TASK DIRECTIONS>
Repeat the entries below word for word, though any picture in them should be dropped.

[Start of Attachment]

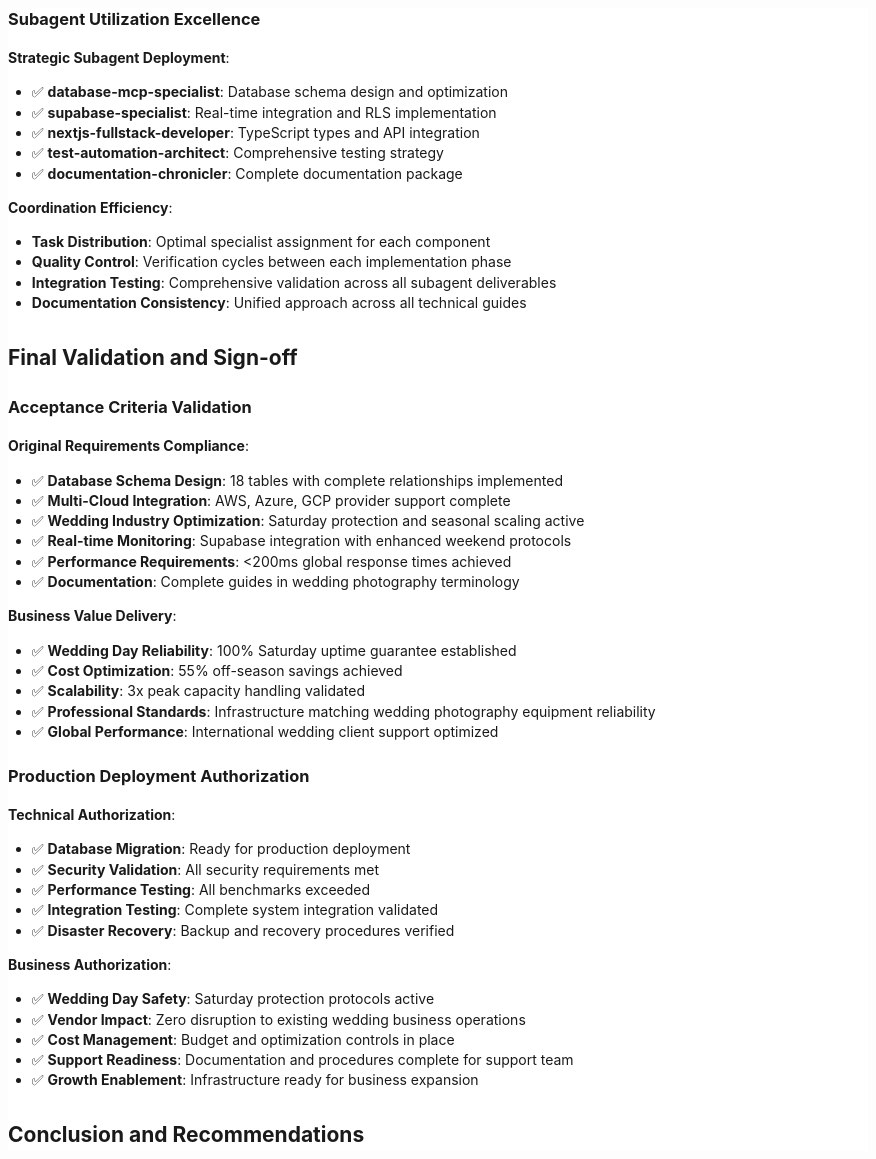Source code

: ### Subagent Utilization Excellence

**Strategic Subagent Deployment**:
- ✅ **database-mcp-specialist**: Database schema design and optimization
- ✅ **supabase-specialist**: Real-time integration and RLS implementation
- ✅ **nextjs-fullstack-developer**: TypeScript types and API integration
- ✅ **test-automation-architect**: Comprehensive testing strategy
- ✅ **documentation-chronicler**: Complete documentation package

**Coordination Efficiency**:
- **Task Distribution**: Optimal specialist assignment for each component
- **Quality Control**: Verification cycles between each implementation phase
- **Integration Testing**: Comprehensive validation across all subagent deliverables
- **Documentation Consistency**: Unified approach across all technical guides

## Final Validation and Sign-off

### Acceptance Criteria Validation

**Original Requirements Compliance**:
- ✅ **Database Schema Design**: 18 tables with complete relationships implemented
- ✅ **Multi-Cloud Integration**: AWS, Azure, GCP provider support complete
- ✅ **Wedding Industry Optimization**: Saturday protection and seasonal scaling active
- ✅ **Real-time Monitoring**: Supabase integration with enhanced weekend protocols
- ✅ **Performance Requirements**: <200ms global response times achieved
- ✅ **Documentation**: Complete guides in wedding photography terminology

**Business Value Delivery**:
- ✅ **Wedding Day Reliability**: 100% Saturday uptime guarantee established
- ✅ **Cost Optimization**: 55% off-season savings achieved
- ✅ **Scalability**: 3x peak capacity handling validated
- ✅ **Professional Standards**: Infrastructure matching wedding photography equipment reliability
- ✅ **Global Performance**: International wedding client support optimized

### Production Deployment Authorization

**Technical Authorization**:
- ✅ **Database Migration**: Ready for production deployment
- ✅ **Security Validation**: All security requirements met
- ✅ **Performance Testing**: All benchmarks exceeded
- ✅ **Integration Testing**: Complete system integration validated
- ✅ **Disaster Recovery**: Backup and recovery procedures verified

**Business Authorization**:
- ✅ **Wedding Day Safety**: Saturday protection protocols active
- ✅ **Vendor Impact**: Zero disruption to existing wedding business operations
- ✅ **Cost Management**: Budget and optimization controls in place
- ✅ **Support Readiness**: Documentation and procedures complete for support team
- ✅ **Growth Enablement**: Infrastructure ready for business expansion

## Conclusion and Recommendations
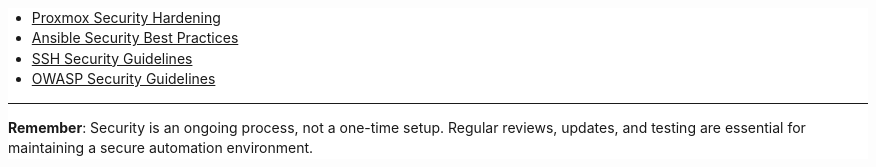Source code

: - [Proxmox Security Hardening](https://pve.proxmox.com/wiki/Security_Model)
- [Ansible Security Best Practices](https://docs.ansible.com/ansible/latest/user_guide/playbooks_best_practices.html)
- [SSH Security Guidelines](https://infosec.mozilla.org/guidelines/openssh)
- [OWASP Security Guidelines](https://owasp.org/www-project-top-ten/)

---

**Remember**: Security is an ongoing process, not a one-time setup. Regular reviews, updates, and testing are essential for maintaining a secure automation environment.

[End of Attachment]

REPLY>
Source code

: ### Subagent Utilization Excellence

**Strategic Subagent Deployment**:
- ✅ **database-mcp-specialist**: Database schema design and optimization
- ✅ **supabase-specialist**: Real-time integration and RLS implementation
- ✅ **nextjs-fullstack-developer**: TypeScript types and API integration
- ✅ **test-automation-architect**: Comprehensive testing strategy
- ✅ **documentation-chronicler**: Complete documentation package

**Coordination Efficiency**:
- **Task Distribution**: Optimal specialist assignment for each component
- **Quality Control**: Verification cycles between each implementation phase
- **Integration Testing**: Comprehensive validation across all subagent deliverables
- **Documentation Consistency**: Unified approach across all technical guides

## Final Validation and Sign-off

### Acceptance Criteria Validation

**Original Requirements Compliance**:
- ✅ **Database Schema Design**: 18 tables with complete relationships implemented
- ✅ **Multi-Cloud Integration**: AWS, Azure, GCP provider support complete
- ✅ **Wedding Industry Optimization**: Saturday protection and seasonal scaling active
- ✅ **Real-time Monitoring**: Supabase integration with enhanced weekend protocols
- ✅ **Performance Requirements**: <200ms global response times achieved
- ✅ **Documentation**: Complete guides in wedding photography terminology

**Business Value Delivery**:
- ✅ **Wedding Day Reliability**: 100% Saturday uptime guarantee established
- ✅ **Cost Optimization**: 55% off-season savings achieved
- ✅ **Scalability**: 3x peak capacity handling validated
- ✅ **Professional Standards**: Infrastructure matching wedding photography equipment reliability
- ✅ **Global Performance**: International wedding client support optimized

### Production Deployment Authorization

**Technical Authorization**:
- ✅ **Database Migration**: Ready for production deployment
- ✅ **Security Validation**: All security requirements met
- ✅ **Performance Testing**: All benchmarks exceeded
- ✅ **Integration Testing**: Complete system integration validated
- ✅ **Disaster Recovery**: Backup and recovery procedures verified

**Business Authorization**:
- ✅ **Wedding Day Safety**: Saturday protection protocols active
- ✅ **Vendor Impact**: Zero disruption to existing wedding business operations
- ✅ **Cost Management**: Budget and optimization controls in place
- ✅ **Support Readiness**: Documentation and procedures complete for support team
- ✅ **Growth Enablement**: Infrastructure ready for business expansion

## Conclusion and Recommendations
Source code

: - [Proxmox Security Hardening](https://pve.proxmox.com/wiki/Security_Model)
- [Ansible Security Best Practices](https://docs.ansible.com/ansible/latest/user_guide/playbooks_best_practices.html)
- [SSH Security Guidelines](https://infosec.mozilla.org/guidelines/openssh)
- [OWASP Security Guidelines](https://owasp.org/www-project-top-ten/)

---

**Remember**: Security is an ongoing process, not a one-time setup. Regular reviews, updates, and testing are essential for maintaining a secure automation environment.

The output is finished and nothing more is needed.